**Task goal**
Reproduce each of the entries below verbatim, omitting the pictures.

**Dataset excerpts**
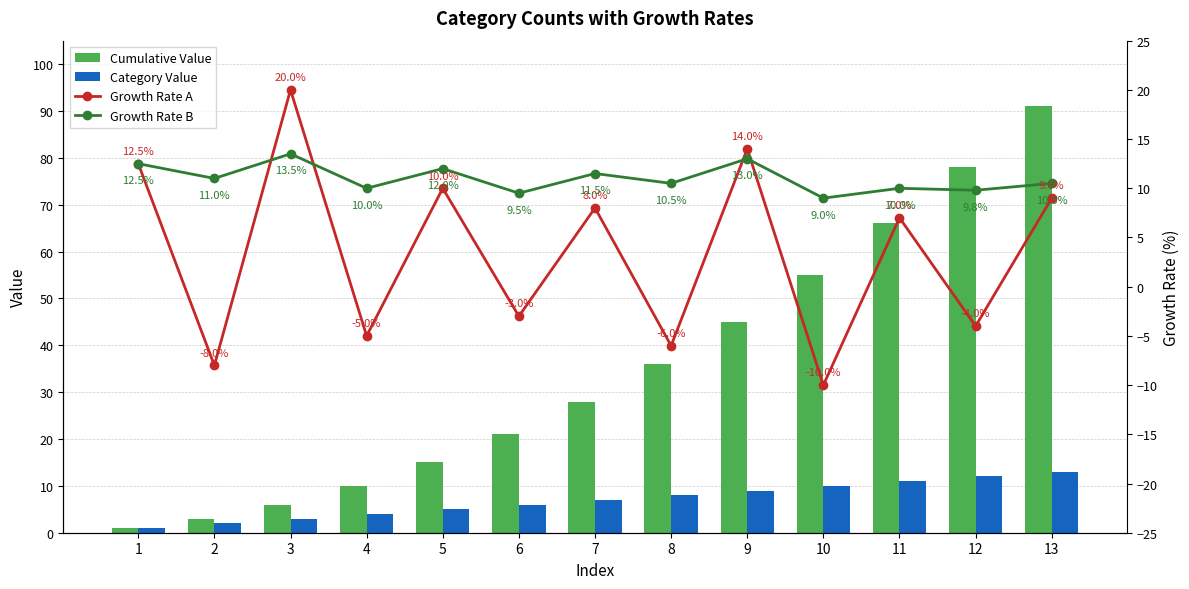

How many data points does each series have?

13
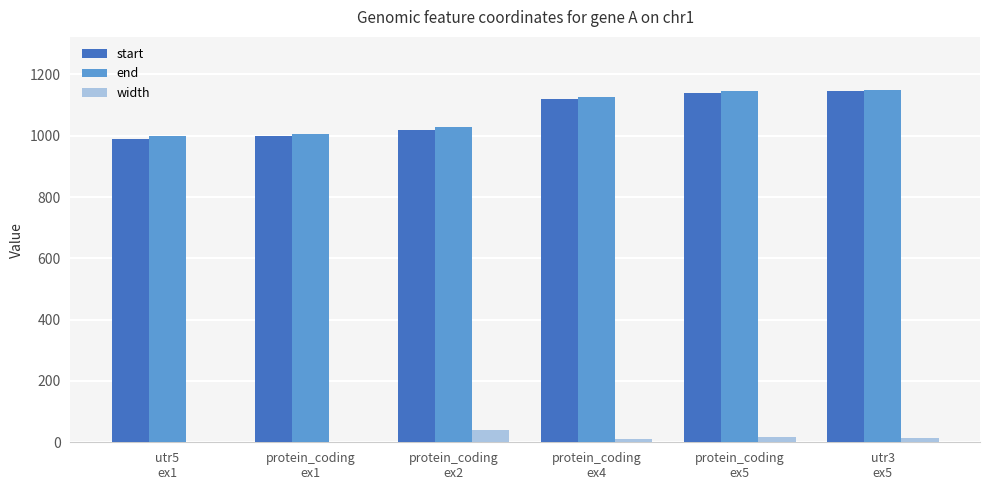

What is the spread (max minus min) of values at utr5
ex1?

998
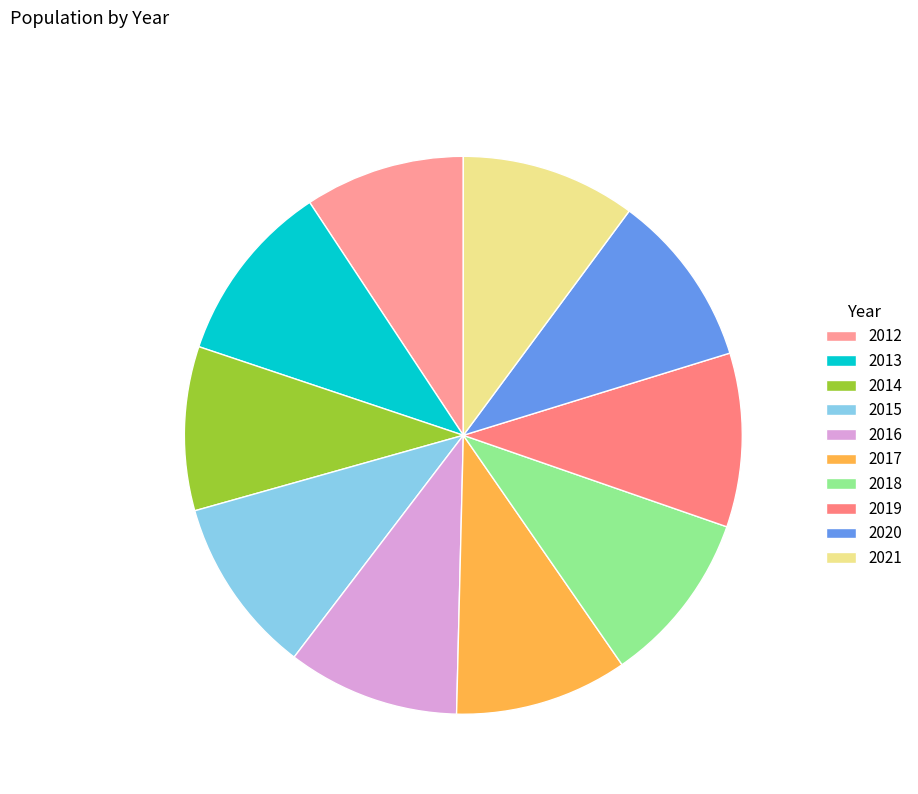

Approximately how many times larger is the value at 2014 compared to 2019?

0.9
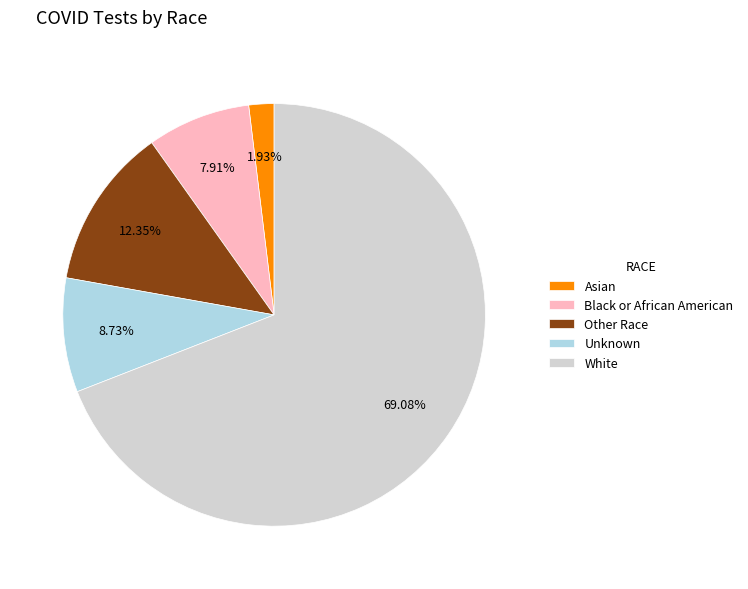

To the nearest percent, what is the difference between the White and Other Race slice percentages?

57%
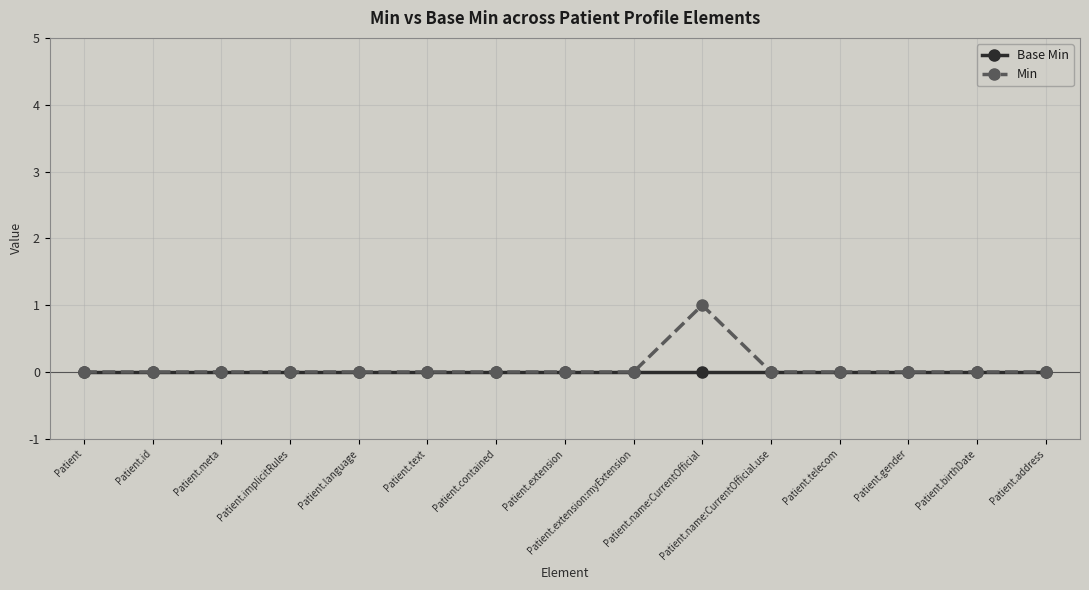

Which series has the widest spread of values?

Min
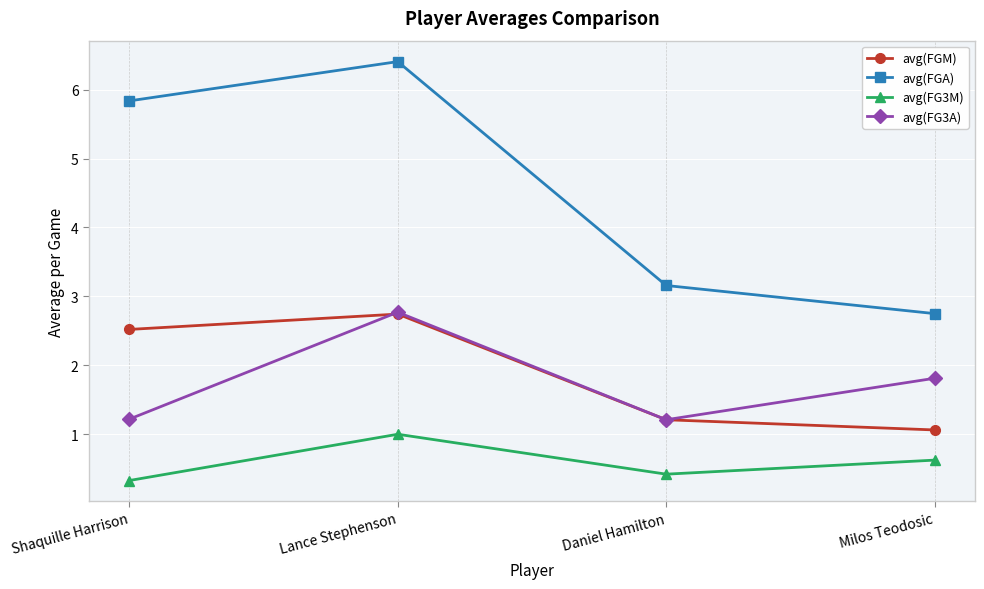

What is the maximum value for avg(FG3A)?

2.8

**Your solution**
How many data points does each series have?

13

What is the spread (max minus min) of values at utr5
ex1?

998

Approximately how many times larger is the value at 2014 compared to 2019?

0.9

To the nearest percent, what is the difference between the White and Other Race slice percentages?

57%

Which series has the widest spread of values?

Min

What is the maximum value for avg(FG3A)?

2.8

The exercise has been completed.